### Records to process
=== Section Start ===

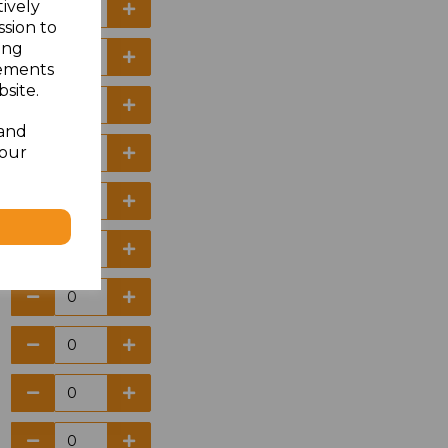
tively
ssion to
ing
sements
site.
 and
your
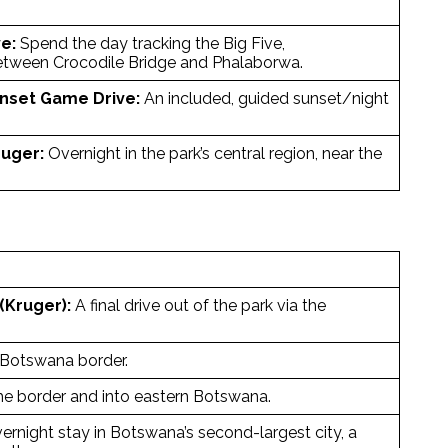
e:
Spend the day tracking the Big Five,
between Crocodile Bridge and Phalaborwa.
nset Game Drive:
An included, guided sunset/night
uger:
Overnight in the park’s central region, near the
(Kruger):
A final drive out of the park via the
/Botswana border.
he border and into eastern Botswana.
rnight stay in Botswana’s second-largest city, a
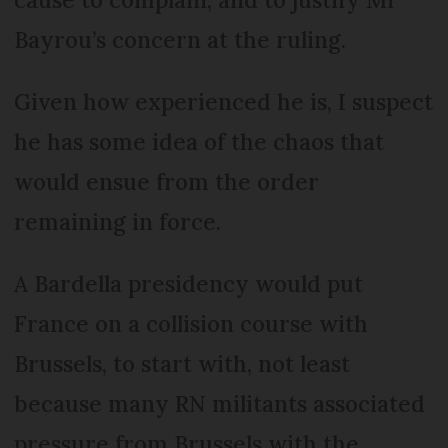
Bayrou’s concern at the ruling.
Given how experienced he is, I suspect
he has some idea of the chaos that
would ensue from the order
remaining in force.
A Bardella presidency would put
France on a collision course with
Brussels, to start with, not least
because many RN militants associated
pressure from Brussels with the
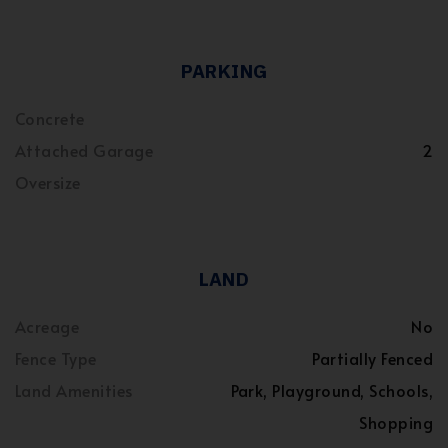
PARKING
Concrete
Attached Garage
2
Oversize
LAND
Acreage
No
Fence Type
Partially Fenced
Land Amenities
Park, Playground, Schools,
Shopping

=== Section End ===

Rewrite the text from the very start of the rows through the line containing "rnight stay in" as a numbered list, omitting blank lines and the picture lines.

### Task output
1. tively
2. ssion to
3. ing
4. sements
5. site.
6.  and
7. your
8. e:
9. Spend the day tracking the Big Five,
10. between Crocodile Bridge and Phalaborwa.
11. nset Game Drive:
12. An included, guided sunset/night
13. uger:
14. Overnight in the park’s central region, near the
15. (Kruger):
16. A final drive out of the park via the
17. /Botswana border.
18. he border and into eastern Botswana.
19. rnight stay in Botswana’s second-largest city, a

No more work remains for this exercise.